+++ Data supplied +++
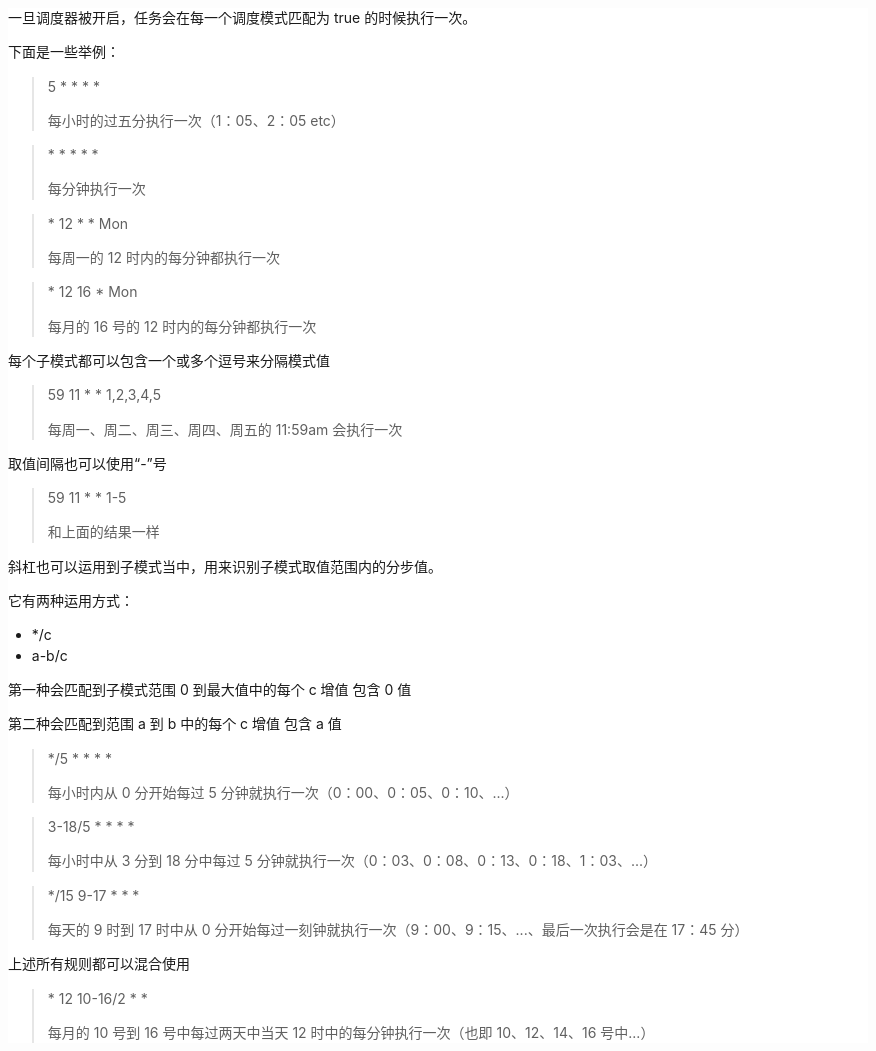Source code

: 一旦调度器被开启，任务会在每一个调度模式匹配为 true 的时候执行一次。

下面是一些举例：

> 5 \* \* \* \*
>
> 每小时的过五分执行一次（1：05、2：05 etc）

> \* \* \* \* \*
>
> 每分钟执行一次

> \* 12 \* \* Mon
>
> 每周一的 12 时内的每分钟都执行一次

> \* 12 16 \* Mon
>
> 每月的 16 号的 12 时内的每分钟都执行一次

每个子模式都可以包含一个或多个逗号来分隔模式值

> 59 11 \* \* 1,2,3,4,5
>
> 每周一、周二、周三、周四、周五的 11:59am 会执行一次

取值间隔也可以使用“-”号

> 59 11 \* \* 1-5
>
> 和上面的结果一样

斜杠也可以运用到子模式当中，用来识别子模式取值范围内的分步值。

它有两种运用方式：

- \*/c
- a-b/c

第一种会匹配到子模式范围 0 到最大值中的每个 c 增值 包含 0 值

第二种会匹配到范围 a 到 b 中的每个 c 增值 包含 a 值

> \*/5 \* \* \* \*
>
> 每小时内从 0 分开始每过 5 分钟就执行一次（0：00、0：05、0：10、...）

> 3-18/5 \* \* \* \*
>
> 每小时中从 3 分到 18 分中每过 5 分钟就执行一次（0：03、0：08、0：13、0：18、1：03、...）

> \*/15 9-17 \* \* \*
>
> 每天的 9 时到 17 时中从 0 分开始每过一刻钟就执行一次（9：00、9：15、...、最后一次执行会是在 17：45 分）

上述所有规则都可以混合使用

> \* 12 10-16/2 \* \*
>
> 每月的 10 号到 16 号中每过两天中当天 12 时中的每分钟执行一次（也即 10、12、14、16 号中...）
+++
Exercise objective: Format every line of the material above as a JSON array of strings, one string per line, leaving out blank lines and the pictures.

Response to this exercise:
[
  "Source code",
  ": 一旦调度器被开启，任务会在每一个调度模式匹配为 true 的时候执行一次。",
  "下面是一些举例：",
  "> 5 \\* \\* \\* \\*",
  ">",
  "> 每小时的过五分执行一次（1：05、2：05 etc）",
  "> \\* \\* \\* \\* \\*",
  ">",
  "> 每分钟执行一次",
  "> \\* 12 \\* \\* Mon",
  ">",
  "> 每周一的 12 时内的每分钟都执行一次",
  "> \\* 12 16 \\* Mon",
  ">",
  "> 每月的 16 号的 12 时内的每分钟都执行一次",
  "每个子模式都可以包含一个或多个逗号来分隔模式值",
  "> 59 11 \\* \\* 1,2,3,4,5",
  ">",
  "> 每周一、周二、周三、周四、周五的 11:59am 会执行一次",
  "取值间隔也可以使用“-”号",
  "> 59 11 \\* \\* 1-5",
  ">",
  "> 和上面的结果一样",
  "斜杠也可以运用到子模式当中，用来识别子模式取值范围内的分步值。",
  "它有两种运用方式：",
  "- \\*/c",
  "- a-b/c",
  "第一种会匹配到子模式范围 0 到最大值中的每个 c 增值 包含 0 值",
  "第二种会匹配到范围 a 到 b 中的每个 c 增值 包含 a 值",
  "> \\*/5 \\* \\* \\* \\*",
  ">",
  "> 每小时内从 0 分开始每过 5 分钟就执行一次（0：00、0：05、0：10、...）",
  "> 3-18/5 \\* \\* \\* \\*",
  ">",
  "> 每小时中从 3 分到 18 分中每过 5 分钟就执行一次（0：03、0：08、0：13、0：18、1：03、...）",
  "> \\*/15 9-17 \\* \\* \\*",
  ">",
  "> 每天的 9 时到 17 时中从 0 分开始每过一刻钟就执行一次（9：00、9：15、...、最后一次执行会是在 17：45 分）",
  "上述所有规则都可以混合使用",
  "> \\* 12 10-16/2 \\* \\*",
  ">",
  "> 每月的 10 号到 16 号中每过两天中当天 12 时中的每分钟执行一次（也即 10、12、14、16 号中...）"
]